| Problem to solve |
Reproduce verbatim every line of text in the data below, omitting the picture markers.

| Records to use |
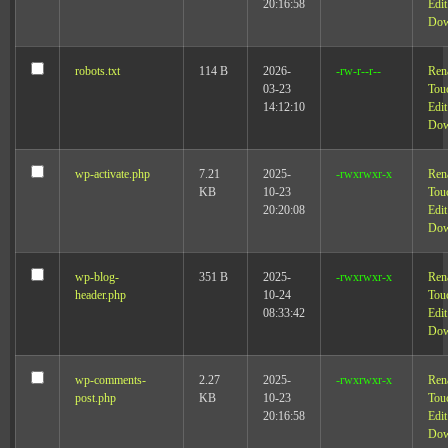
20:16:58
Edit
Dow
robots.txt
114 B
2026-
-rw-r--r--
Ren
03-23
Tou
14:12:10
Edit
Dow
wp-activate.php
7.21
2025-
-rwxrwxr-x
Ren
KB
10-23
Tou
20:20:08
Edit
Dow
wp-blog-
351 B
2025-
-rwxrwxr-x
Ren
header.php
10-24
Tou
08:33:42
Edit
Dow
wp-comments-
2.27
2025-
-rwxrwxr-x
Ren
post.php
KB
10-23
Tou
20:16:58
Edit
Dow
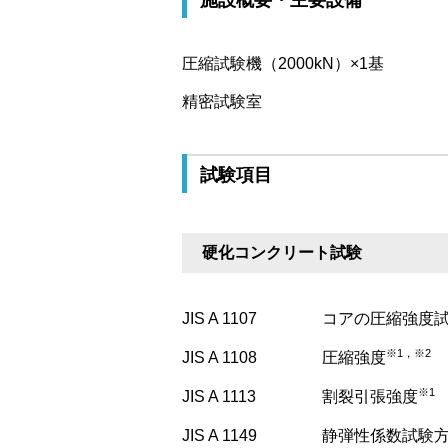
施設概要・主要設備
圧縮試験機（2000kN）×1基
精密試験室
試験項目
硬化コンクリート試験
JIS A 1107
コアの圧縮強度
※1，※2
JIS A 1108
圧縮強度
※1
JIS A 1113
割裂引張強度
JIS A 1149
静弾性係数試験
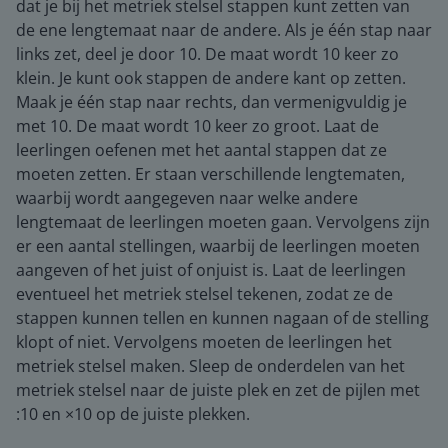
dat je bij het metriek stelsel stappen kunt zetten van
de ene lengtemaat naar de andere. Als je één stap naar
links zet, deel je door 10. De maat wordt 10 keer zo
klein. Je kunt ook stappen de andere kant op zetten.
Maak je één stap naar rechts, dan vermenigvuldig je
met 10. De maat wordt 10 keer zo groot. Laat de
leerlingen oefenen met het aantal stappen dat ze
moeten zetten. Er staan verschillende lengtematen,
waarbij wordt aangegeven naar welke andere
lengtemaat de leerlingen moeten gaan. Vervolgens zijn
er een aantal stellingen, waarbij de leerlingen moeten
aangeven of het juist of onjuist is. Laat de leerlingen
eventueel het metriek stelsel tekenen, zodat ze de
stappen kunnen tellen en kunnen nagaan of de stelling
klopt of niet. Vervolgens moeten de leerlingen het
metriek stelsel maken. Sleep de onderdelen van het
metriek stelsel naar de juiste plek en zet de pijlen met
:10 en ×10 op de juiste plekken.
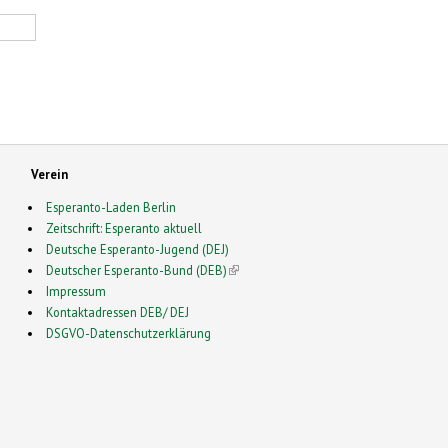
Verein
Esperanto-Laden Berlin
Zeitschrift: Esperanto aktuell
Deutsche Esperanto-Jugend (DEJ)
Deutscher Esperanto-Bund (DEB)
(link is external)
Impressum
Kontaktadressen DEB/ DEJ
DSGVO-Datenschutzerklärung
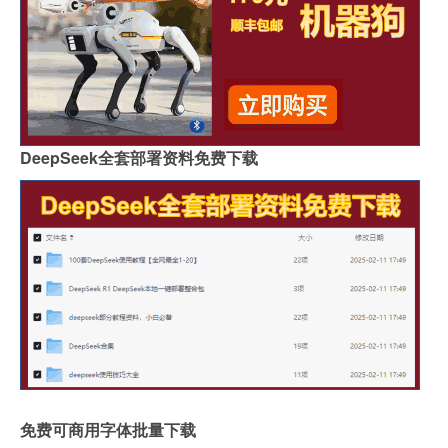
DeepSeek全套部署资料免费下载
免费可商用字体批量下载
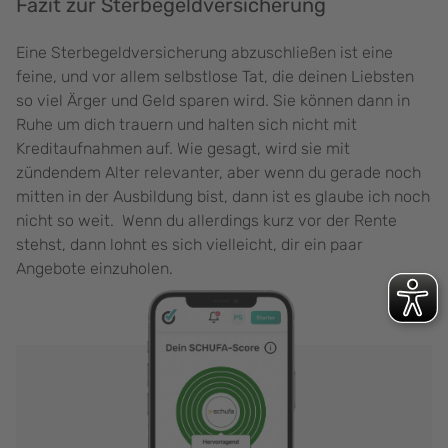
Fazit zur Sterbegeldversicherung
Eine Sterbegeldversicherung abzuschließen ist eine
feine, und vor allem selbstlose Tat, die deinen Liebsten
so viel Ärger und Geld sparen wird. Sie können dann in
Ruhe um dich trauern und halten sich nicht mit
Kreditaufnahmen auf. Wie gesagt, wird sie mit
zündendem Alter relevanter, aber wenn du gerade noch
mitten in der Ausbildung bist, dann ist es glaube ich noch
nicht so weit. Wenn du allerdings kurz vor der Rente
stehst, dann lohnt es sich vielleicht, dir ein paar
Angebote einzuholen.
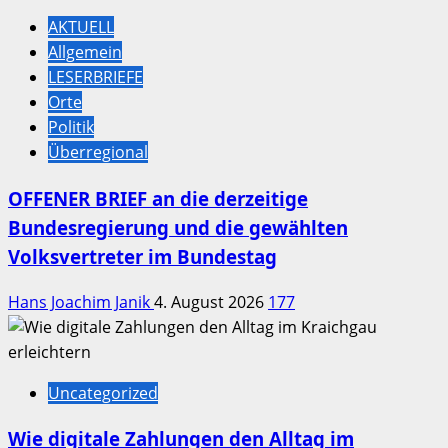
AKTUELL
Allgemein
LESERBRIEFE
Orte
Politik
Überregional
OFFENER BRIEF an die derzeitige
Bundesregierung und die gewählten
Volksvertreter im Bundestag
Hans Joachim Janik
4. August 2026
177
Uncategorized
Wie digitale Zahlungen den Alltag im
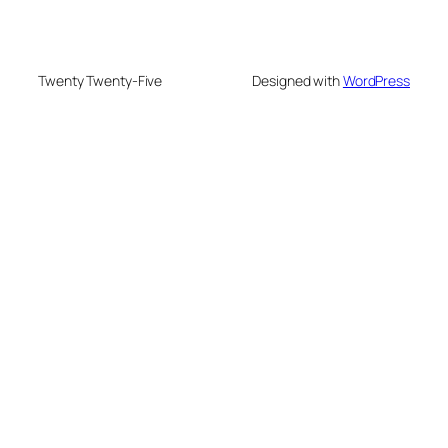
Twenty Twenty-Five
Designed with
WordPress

| Solution for this task |
20:16:58
Edit
Dow
robots.txt
114 B
2026-
-rw-r--r--
Ren
03-23
Tou
14:12:10
Edit
Dow
wp-activate.php
7.21
2025-
-rwxrwxr-x
Ren
KB
10-23
Tou
20:20:08
Edit
Dow
wp-blog-
351 B
2025-
-rwxrwxr-x
Ren
header.php
10-24
Tou
08:33:42
Edit
Dow
wp-comments-
2.27
2025-
-rwxrwxr-x
Ren
post.php
KB
10-23
Tou
20:16:58
Edit
Dow
施設概要・主要設備
圧縮試験機（2000kN）×1基
精密試験室
試験項目
硬化コンクリート試験
JIS A 1107
コアの圧縮強度
※1，※2
JIS A 1108
圧縮強度
※1
JIS A 1113
割裂引張強度
JIS A 1149
静弾性係数試験
dat je bij het metriek stelsel stappen kunt zetten van
de ene lengtemaat naar de andere. Als je één stap naar
links zet, deel je door 10. De maat wordt 10 keer zo
klein. Je kunt ook stappen de andere kant op zetten.
Maak je één stap naar rechts, dan vermenigvuldig je
met 10. De maat wordt 10 keer zo groot. Laat de
leerlingen oefenen met het aantal stappen dat ze
moeten zetten. Er staan verschillende lengtematen,
waarbij wordt aangegeven naar welke andere
lengtemaat de leerlingen moeten gaan. Vervolgens zijn
er een aantal stellingen, waarbij de leerlingen moeten
aangeven of het juist of onjuist is. Laat de leerlingen
eventueel het metriek stelsel tekenen, zodat ze de
stappen kunnen tellen en kunnen nagaan of de stelling
klopt of niet. Vervolgens moeten de leerlingen het
metriek stelsel maken. Sleep de onderdelen van het
metriek stelsel naar de juiste plek en zet de pijlen met
:10 en ×10 op de juiste plekken.
Verein
Esperanto-Laden Berlin
Zeitschrift: Esperanto aktuell
Deutsche Esperanto-Jugend (DEJ)
Deutscher Esperanto-Bund (DEB)
(link is external)
Impressum
Kontaktadressen DEB/ DEJ
DSGVO-Datenschutzerklärung
DeepSeek全套部署资料免费下载
免费可商用字体批量下载
Fazit zur Sterbegeldversicherung
Eine Sterbegeldversicherung abzuschließen ist eine
feine, und vor allem selbstlose Tat, die deinen Liebsten
so viel Ärger und Geld sparen wird. Sie können dann in
Ruhe um dich trauern und halten sich nicht mit
Kreditaufnahmen auf. Wie gesagt, wird sie mit
zündendem Alter relevanter, aber wenn du gerade noch
mitten in der Ausbildung bist, dann ist es glaube ich noch
nicht so weit. Wenn du allerdings kurz vor der Rente
stehst, dann lohnt es sich vielleicht, dir ein paar
Angebote einzuholen.
AKTUELL
Allgemein
LESERBRIEFE
Orte
Politik
Überregional
OFFENER BRIEF an die derzeitige
Bundesregierung und die gewählten
Volksvertreter im Bundestag
Hans Joachim Janik
4. August 2026
177
Uncategorized
Wie digitale Zahlungen den Alltag im
Twenty Twenty-Five
Designed with
WordPress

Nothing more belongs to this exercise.